Transactional Memory (TM) is a promising new technology that makes it possible to ease writing multi-threaded applications. Many different TM implementations exist, unfortunately most of those TM systems are currently evaluated by using workloads that are (1) tightly coupled to the interface of a particular TM implementation, (2) are small and lack to capture the common concurrency problems that exist in real multi-threaded applications and also (3) fail to evaluate the overall behavior of the Transactional Memory considering the complete software stack.WormBench is parameterized workload designed from the ground up to evaluate TM systems in terms of robustness and performance.

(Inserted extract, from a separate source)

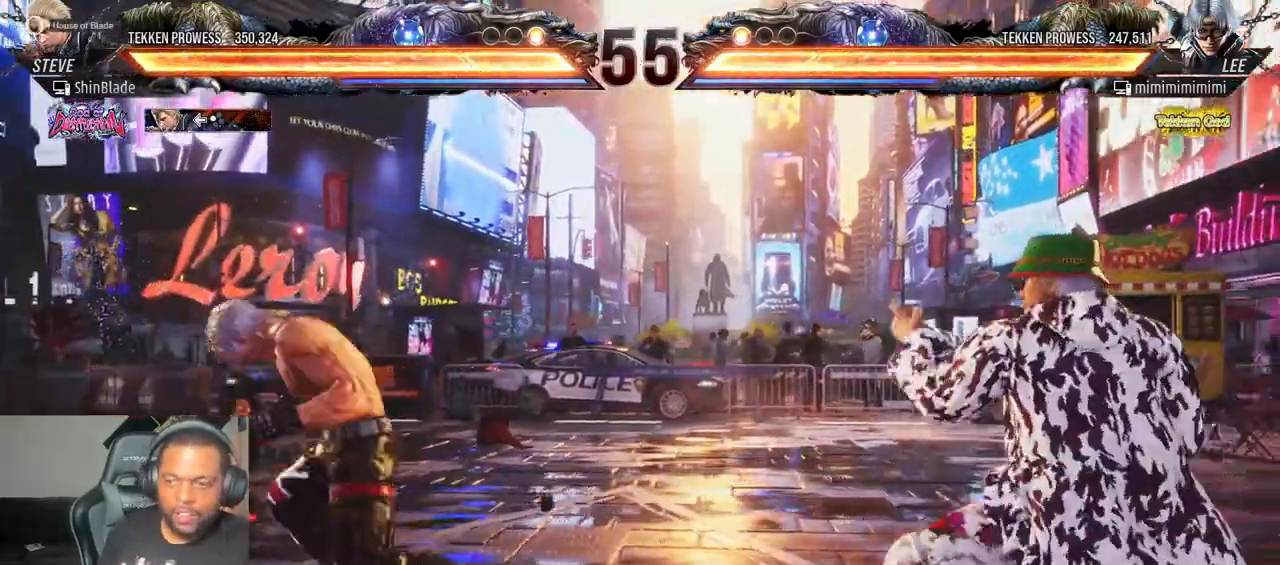
Gameplay with a controller (PlayStation layout); each line is a JSON object with the inputs held at the frame after it (dt_ms = milliseconds from this image to that frame). "events" lists button and stick changes between this image and that frame as [ms after this image, input, new state], when the widget could be followed in between. Not read: L3 R3.
{"dt_ms": 500, "buttons": ["SQUARE", "TRIANGLE", "DPAD_DOWN", "DPAD_RIGHT"], "left_stick": "center", "right_stick": "center"}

Its goal is to provide an unified solution to the problems stated above (1, 2, 3). The critical sections in the code are marked with the atomic statements and thus proving a framework to test the compiler's ability to translate them properly and efficiently into the appropriate TM system interface. Its design considers the common synchronization problems that exist in TM multi-threaded applications. The behavior of WormBench can be changed by using run configurations which provide the ability to reproduce a runtime behavior observed in a typical multi-threaded application or a behavior that stresses a particular aspect of the TM system such as abort handling. In this paper, we analyze the transactional characteristics of WormBench by studying different run configurations and demonstrate how Worm-Bench can be configured to model the transactional behavior of an application from the STAMP benchmark suite.